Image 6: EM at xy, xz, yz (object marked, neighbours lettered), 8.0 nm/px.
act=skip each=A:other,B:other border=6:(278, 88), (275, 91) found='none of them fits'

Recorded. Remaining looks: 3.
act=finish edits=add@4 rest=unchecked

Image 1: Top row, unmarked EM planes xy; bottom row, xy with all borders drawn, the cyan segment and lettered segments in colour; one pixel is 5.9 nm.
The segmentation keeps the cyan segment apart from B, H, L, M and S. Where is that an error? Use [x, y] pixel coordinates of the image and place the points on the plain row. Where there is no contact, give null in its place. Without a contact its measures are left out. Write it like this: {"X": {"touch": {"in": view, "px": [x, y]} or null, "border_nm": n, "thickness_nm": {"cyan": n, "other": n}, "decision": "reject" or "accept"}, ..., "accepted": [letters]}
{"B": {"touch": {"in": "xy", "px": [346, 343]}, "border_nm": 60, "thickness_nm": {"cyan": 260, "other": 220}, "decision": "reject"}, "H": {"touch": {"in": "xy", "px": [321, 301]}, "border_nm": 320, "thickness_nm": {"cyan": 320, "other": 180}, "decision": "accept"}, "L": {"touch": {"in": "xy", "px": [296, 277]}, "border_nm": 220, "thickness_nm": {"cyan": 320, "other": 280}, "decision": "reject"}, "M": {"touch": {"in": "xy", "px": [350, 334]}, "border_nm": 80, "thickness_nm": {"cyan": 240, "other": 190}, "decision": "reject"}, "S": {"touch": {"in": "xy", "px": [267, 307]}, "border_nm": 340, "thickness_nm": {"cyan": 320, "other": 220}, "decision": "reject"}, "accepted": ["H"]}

________

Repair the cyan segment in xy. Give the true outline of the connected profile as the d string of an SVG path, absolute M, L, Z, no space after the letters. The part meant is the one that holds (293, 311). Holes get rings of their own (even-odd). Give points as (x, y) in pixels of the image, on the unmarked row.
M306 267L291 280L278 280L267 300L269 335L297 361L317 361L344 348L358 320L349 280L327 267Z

________

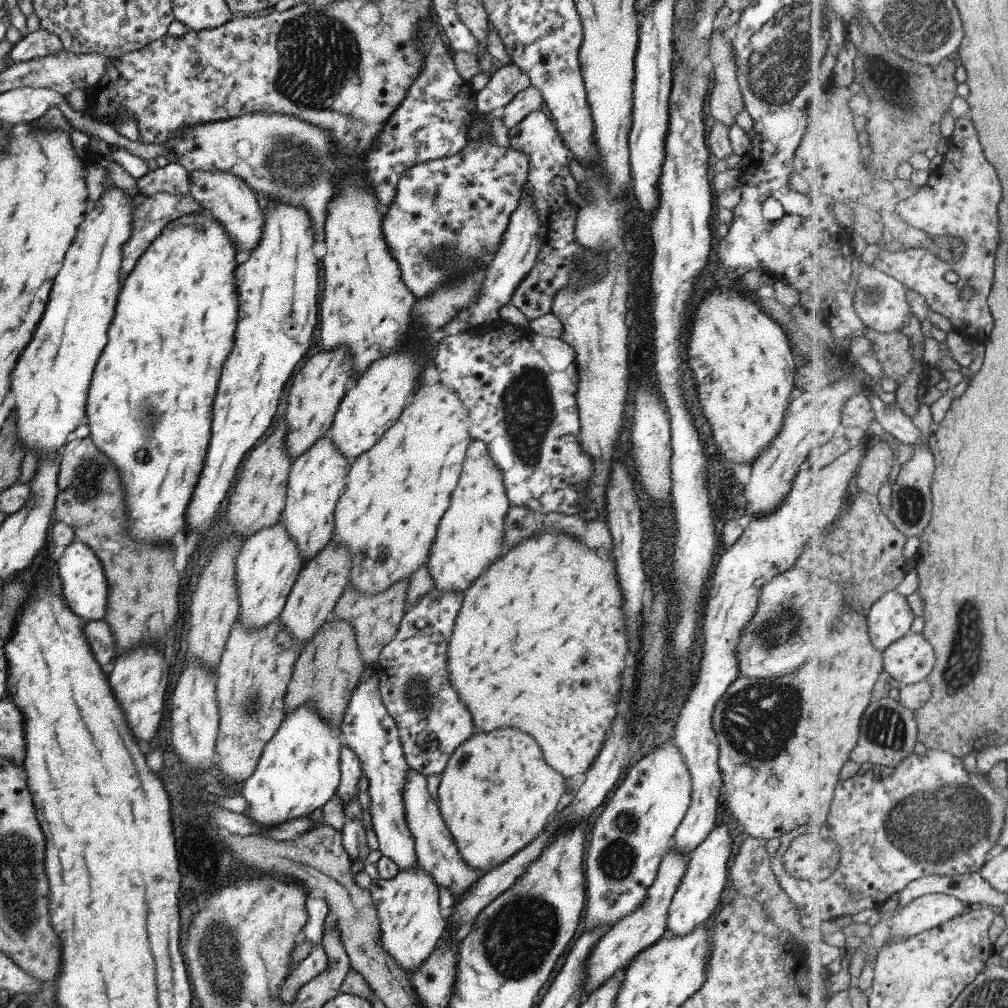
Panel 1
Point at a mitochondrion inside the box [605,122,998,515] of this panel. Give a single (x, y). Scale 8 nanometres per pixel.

________

■ **Problem statement**: What is asked for is an exact copy of the lines above from the one containing "Image 6: EM" through the one containing "Image 1: Top", and only those.

■ **Task response**:
Image 6: EM at xy, xz, yz (object marked, neighbours lettered), 8.0 nm/px.
act=skip each=A:other,B:other border=6:(278, 88), (275, 91) found='none of them fits'

Recorded. Remaining looks: 3.
act=finish edits=add@4 rest=unchecked

Image 1: Top row, unmarked EM planes xy; bottom row, xy with all borders drawn, the cyan segment and lettered segments in colour; one pixel is 5.9 nm.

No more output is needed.